Incorta's deployment on AWS marketplace sets up the following services on the EC2 instance (general completion time: 20-30 minutes):

  1. One Cluster Management Console (CMC). CMC is a stand-alone application used to manage HA infrastructures, including clusters, nodes (i.e. servers), services, and tenants. Different administrative functions (like start, stop, and edit configurations of nodes and clusters) are available through the CMC UI.
  2. One Incorta HA Node. An Incorta HA Node is a physical container of services residing on a single machine. Each node can contain multiple Incorta services (loader and/or analytics), assuming the machine has enough memory and computing power.
Note

The "analytics service" manages the Incorta UI and user queries, which are sent to Incorta to be executed. The analytics service also manages report schedules and on-demand export of data and images from Incorta. The loader service is specifically configured to manage data loading activities and creating parquet files and materialized views.

Technical Requirements

Before launching the Incorta Direct Data Platform on AWS, we recommend that you ensure having the following:

Skills

In order to complete Incorta's deployment successfully, it is required to possess the following technical skills at minimum:

  • Familiarity with AWS
  • Basic knowledge of Linux as this document shares most commands, but knowledge of the Linux commands is critical for real-world deployments

Launching Incorta Direct Data Platform for a new VPC on AWS results in the following setup with the default parameters.

images/AWS_Deployment.png

Infrastructure

According to AWS best practices, deploying the Incorta Direct Data Platform sets up an availability zone and a VPC with one public subnet that includes a NAT gateway and an Incorta Server. Refer to the following for a description of the infrastructure components:

  • Amazon VPC. "Amazon Virtual Private Cloud (Amazon VPC) enables you to launch AWS resources into a virtual network that you've defined. This virtual network closely resembles a traditional network that you'd operate in your own data center, with the benefits of using the scalable infrastructure of AWS", according to Amazon's official site.
  • NAT Gateway. "You can use a network address translation (NAT) gateway to enable instances in a private subnet to connect to the internet or other AWS services, but prevent the internet from initiating a connection with those instances", according to the NAT Gateways article by Amazon.
  • IAM roles. Launching the Incorta Direct Data Platform instance configures IAM roles. "AWS Identity and Access Management (IAM) enables you to manage access to AWS services and resources securely. Using IAM, you can create and manage AWS users and groups, and use permissions to allow and deny their access to AWS resources. IAM is a feature of your AWS account offered at no additional charge. You will be charged only for use of other AWS services by your users", according to the IAM roles article by Amazon.
  • Security Group Rules. "The rules of a security group control the inbound traffic that's allowed to reach the instances that are associated with the security group and the outbound traffic that's allowed to leave them", according to the Security Group Rules article by Amazon.
  • Default Security Groups * " Your AWS account automatically has a default security group for the default VPC in each region.
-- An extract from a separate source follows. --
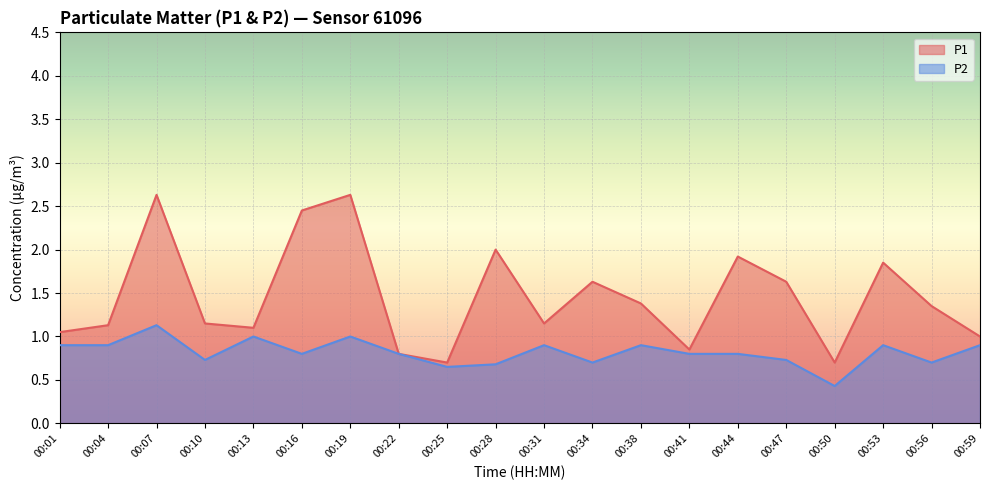

Reading left to right, transcribe all the data shown in this chart.

P1: 1.1	1.1	2.6	1.1	1.1	2.5	2.6	0.8	0.7	2.0	1.1	1.6	1.4	0.8	1.9	1.6	0.7	1.9	1.4	1.0
P2: 0.9	0.9	1.1	0.7	1.0	0.8	1.0	0.8	0.7	0.7	0.9	0.7	0.9	0.8	0.8	0.7	0.4	0.9	0.7	0.9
If you don't specify a security group when you launch an instance, the instance is automatically associated with the default security group for the VPC", as mentioned in the link above by Amazon.
  • Custom Security Groups * " If you don't want your instances to use the default security group, you can create your own security groups and specify them when you launch your instances. You can create multiple security groups to reflect the different roles that your instances play; for example, a web server or a database server", as mentioned in the link above by Amazon.
  • Working with Security Groups * Refer to this article by Amazon for more information about creating, viewing, updating, and deleting security groups, along with their rules using the Amazon EC2 console.

AWS Services

  • Amazon S3. "Amazon Simple Storage Service (Amazon S3) is an object storage service that offers industry-leading scalability, data availability, security, and performance. This means customers of all sizes and industries can use it to store and protect any amount of data for a range of use cases, such as websites, mobile applications, backup and restore, archive, enterprise applications, IoT devices, and big data analytics. Amazon S3 provides easy-to-use management features so you can organize your data and configure finely-tuned access controls to meet your specific business, organizational, and compliance requirements", according to the Amazon S3 article by Amazon.
  • Amazon RDS. " Amazon Relational Database Service (Amazon RDS) makes it easy to set up, operate, and scale a relational database in the cloud. It provides cost-efficient and resizable capacity while automating time-consuming administration tasks such as hardware provisioning, database setup, patching and backups. It frees you to focus on your applications so you can give them the fast performance, high availability, security and compatibility they need", according to the Amazon RDS article by Amazon. You have the option to configure the RDS for the Incorta Direct Data Platform instance with either an Oracle or MySQL database.